L’incontro era stato organizzato dal cappellano del carcere, p. Marcello Matté, su esplicita richiesta di noi partecipanti alla redazione e rientrava nel programma di interviste a figure che ricoprono un ruolo di rilievo nell’ambito del circuito carcerario e/o giudiziario; il contatto con soggetti istituzionali è per noi occasione importante di confronto e sensibilizzazione reciproca sui problemi che gravano sul sistema detentivo e che viviamo anche sulla nostra pelle. Per noi è un’occasione, prima, per preparaci e approfondire le questioni e, dopo, per rielaborare gli spunti emersi dialogando con i nostri ospiti. Questo incontro, in particolare, era molto sentito dal gruppo di redazione, e per l’occasione eravamo presenti al gran completo.

Ho potuto cogliere un primo segnale positivo, non appena sono arrivati la presidente, dottoressa Manuela Mirandola, con le magistrate di sorveglianza, dottoressa Denice Minotti, dottoressa Simona Manna, dottoressa Adriana Caravelli, insieme al vicedirettore del carcere, dott. Tazio Bianchi, p. Marcello Matté e il dott. Rahman Keshavarz (Shain) direttore di Casa Corticella. Erano presenti praticamente tutti, sintomo questo di un gradito incontro anche da parte dei magistrati.
Dopo le presentazioni di rito degli illustri presenti per chi, come me, non li conosceva, si è passati subito a porre le domande già preventivamente concordate fra di noi.

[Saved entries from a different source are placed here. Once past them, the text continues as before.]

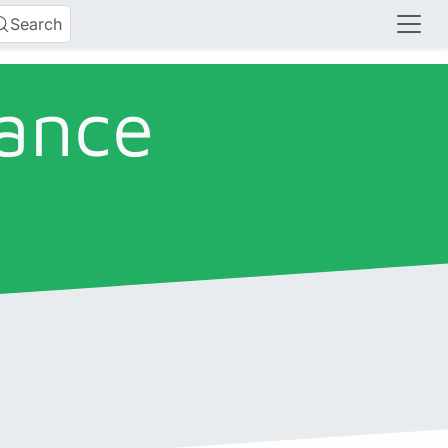
Search
lance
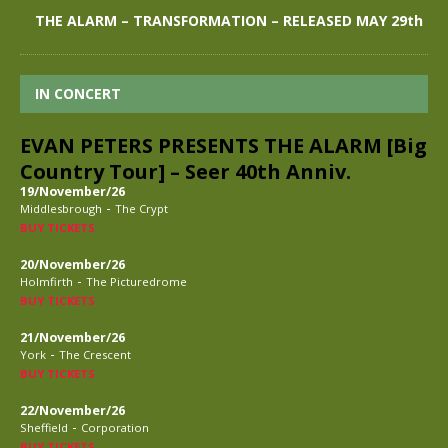
THE ALARM – TRANSFORMATION – RELEASED MAY 29th
IN CONCERT
EVAN PETERS PRESENTS THE ALARM [Big
Country Tour] – Seer 40th Anniv.
19/November/26
-
Middlesbrough
The Crypt
BUY TICKETS
20/November/26
-
Holmfirth
The Picturedrome
BUY TICKETS
21/November/26
-
York
The Crescent
BUY TICKETS
22/November/26
-
Sheffield
Corporation
BUY TICKETS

Inizialmente il clima era piuttosto teso: dapprima ci siamo presi una meritata “tiratina d’orecchie” da parte della dottoressa Mirandola, in merito ai tanti reclami in seguito ai rigetti di istanze presentate dai detenuti che vanno inevitabilmente a intasare e appesantire il tribunale a tutto discapito di altri detenuti; successivamente abbiamo raccolto tante informazioni di interesse: siamo potuti entrare nelle dinamiche e nelle logiche che sottendono al funzionamento del tribunale, ma, soprattutto, abbiamo apprezzato il racconto aperto e franco della componente umana che ispira il lavoro delle nostre ospiti; l’atmosfera, così, si è distesa.

Sinceramente, aver sentito la dottoressa Mirandola dire che spesso essa stessa si pone il problema se abbia fatto bene o no a concedere una determinata pena alternativa al detenuto di turno, o, al tempo stesso, se sia stato giusto rigettare una misura a un detenuto che forse la meritava, mi ha fatto toccare il senso di umanità che guida chi deve decidere.
In effetti, man mano che venivano poste le domande, l’atmosfera diventava sempre più leggera e ho potuto intravedere in tutte le magistrate che hanno partecipato all’incontro l’atteggiamento umano di cui noi detenuti abbiamo tanto bisogno per non perdere la speranza per andare avanti in attesa che venga il giorno in cui saremo ritenuti pronti per poter essere reinseriti nella società civile.
Proprio in seguito a questo incontro, e a quanto ne è scaturito, mi domando “se non ora, quando?” Ebbene quel momento è proprio ora, è proprio ora il momento che ci infonde appunto la speranza.